The impact on US and Iowa farmers would be the complex result of all of these actions working simultaneously. Yes, exports to China would decline, but some of those sales would be diverted to other destinations for those that could not get all the Brazilian soybeans they normally did. Second, the world price of soybeans would likely decline modestly (likely 5-8%) and that decline could stimulate increased usage by non-China importers (who make up about 40% of the soybean export market). Third, the impact would not be felt uniformly on the soy complex. It is likely that world soybean meal prices could actually increase in response to less soy crush in China and less soy crush in the US. Soybean oil prices would likely fall as substitute products are more likely to be available to Chinese consumers.
The initial reaction of the futures market was a 50 cent (5%) decline in soybean prices and similar declines for soy products. By the end of the trading day, soybeans were down about 2.5%, soybean meal was slightly higher than the previous day and soybean oil was down more than 5%.
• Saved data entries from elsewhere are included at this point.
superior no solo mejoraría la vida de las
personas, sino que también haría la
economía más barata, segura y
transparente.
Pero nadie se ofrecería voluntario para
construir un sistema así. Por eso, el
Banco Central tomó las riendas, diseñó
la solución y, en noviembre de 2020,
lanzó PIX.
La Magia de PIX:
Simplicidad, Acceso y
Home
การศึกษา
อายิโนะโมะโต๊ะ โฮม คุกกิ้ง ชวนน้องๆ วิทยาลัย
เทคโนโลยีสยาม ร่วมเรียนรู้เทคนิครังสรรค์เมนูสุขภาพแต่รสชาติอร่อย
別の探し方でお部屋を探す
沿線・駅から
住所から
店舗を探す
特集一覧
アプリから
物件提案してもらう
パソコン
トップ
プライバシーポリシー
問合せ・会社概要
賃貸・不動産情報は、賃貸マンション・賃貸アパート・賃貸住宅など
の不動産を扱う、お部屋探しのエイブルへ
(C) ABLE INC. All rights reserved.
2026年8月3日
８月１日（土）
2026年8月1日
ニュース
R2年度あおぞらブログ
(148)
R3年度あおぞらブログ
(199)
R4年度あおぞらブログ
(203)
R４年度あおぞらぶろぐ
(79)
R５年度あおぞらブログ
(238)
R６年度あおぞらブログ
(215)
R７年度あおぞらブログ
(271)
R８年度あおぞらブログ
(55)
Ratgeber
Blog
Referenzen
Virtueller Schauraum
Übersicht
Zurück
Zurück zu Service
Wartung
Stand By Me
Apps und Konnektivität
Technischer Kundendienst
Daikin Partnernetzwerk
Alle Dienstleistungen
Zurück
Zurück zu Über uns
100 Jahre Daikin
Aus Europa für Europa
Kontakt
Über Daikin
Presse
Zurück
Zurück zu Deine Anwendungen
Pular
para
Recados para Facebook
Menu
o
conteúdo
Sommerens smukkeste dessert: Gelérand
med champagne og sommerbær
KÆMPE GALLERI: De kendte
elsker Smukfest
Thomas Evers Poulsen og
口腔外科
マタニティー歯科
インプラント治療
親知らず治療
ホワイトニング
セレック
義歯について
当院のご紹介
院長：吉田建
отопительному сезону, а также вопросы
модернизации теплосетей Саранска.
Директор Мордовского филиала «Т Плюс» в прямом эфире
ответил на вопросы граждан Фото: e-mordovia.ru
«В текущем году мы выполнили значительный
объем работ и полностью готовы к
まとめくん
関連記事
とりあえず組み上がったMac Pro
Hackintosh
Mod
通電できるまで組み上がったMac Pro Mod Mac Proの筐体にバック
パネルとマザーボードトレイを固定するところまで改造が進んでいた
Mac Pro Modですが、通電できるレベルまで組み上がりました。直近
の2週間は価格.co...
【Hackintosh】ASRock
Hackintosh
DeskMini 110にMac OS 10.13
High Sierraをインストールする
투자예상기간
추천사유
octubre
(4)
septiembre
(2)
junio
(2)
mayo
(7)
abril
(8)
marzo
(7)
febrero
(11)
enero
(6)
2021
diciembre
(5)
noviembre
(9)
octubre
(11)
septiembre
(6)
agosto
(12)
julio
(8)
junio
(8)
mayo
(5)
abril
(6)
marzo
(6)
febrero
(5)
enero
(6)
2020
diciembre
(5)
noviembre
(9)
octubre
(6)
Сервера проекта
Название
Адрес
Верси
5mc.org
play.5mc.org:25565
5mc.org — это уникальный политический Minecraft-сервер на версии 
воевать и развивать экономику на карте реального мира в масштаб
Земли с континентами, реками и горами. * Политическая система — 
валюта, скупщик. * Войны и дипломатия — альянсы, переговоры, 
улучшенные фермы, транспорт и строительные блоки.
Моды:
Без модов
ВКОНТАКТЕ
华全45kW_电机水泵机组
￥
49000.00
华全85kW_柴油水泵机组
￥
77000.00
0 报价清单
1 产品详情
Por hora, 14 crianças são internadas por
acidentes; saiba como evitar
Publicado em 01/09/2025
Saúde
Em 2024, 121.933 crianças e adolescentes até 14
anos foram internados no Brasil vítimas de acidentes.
Tariffs are trade distorting and most often, trade distortions are negative to world values of the underlying commodity products. Iowa produces about 14% of U.S. Soybeans. Soybean production is vital to many of the rural communities in the Midwest. With USDA projections of planted acreage of soybeans expected to exceed that of corn in 2018, this tariff would further depress prices as a vital market for U.S. soybeans would receive an added cost to exportation. A portion of this added cost comes back to the farm price of soybeans.
All of this should be understood within the context that these tariffs, as of now, are announced but not implemented. The implementation is pending trade discussions between the U.S. and China, to be completed in May 2018. However, as we have seen in the pork market, and now the soybean market, talk of trade disruptions such as tariffs and retaliatory actions can and does move ag markets. Our markets do not wait for actual government actions. They move on assertions, expectations, uncertainty, tweets, official statements and rumors of any of these. In my opinion, the current process of trade negotiations may work for manufacturing goods and financial products, but they can be quite damaging to agricultural trading systems and to farmers’ pocketbooks during the process.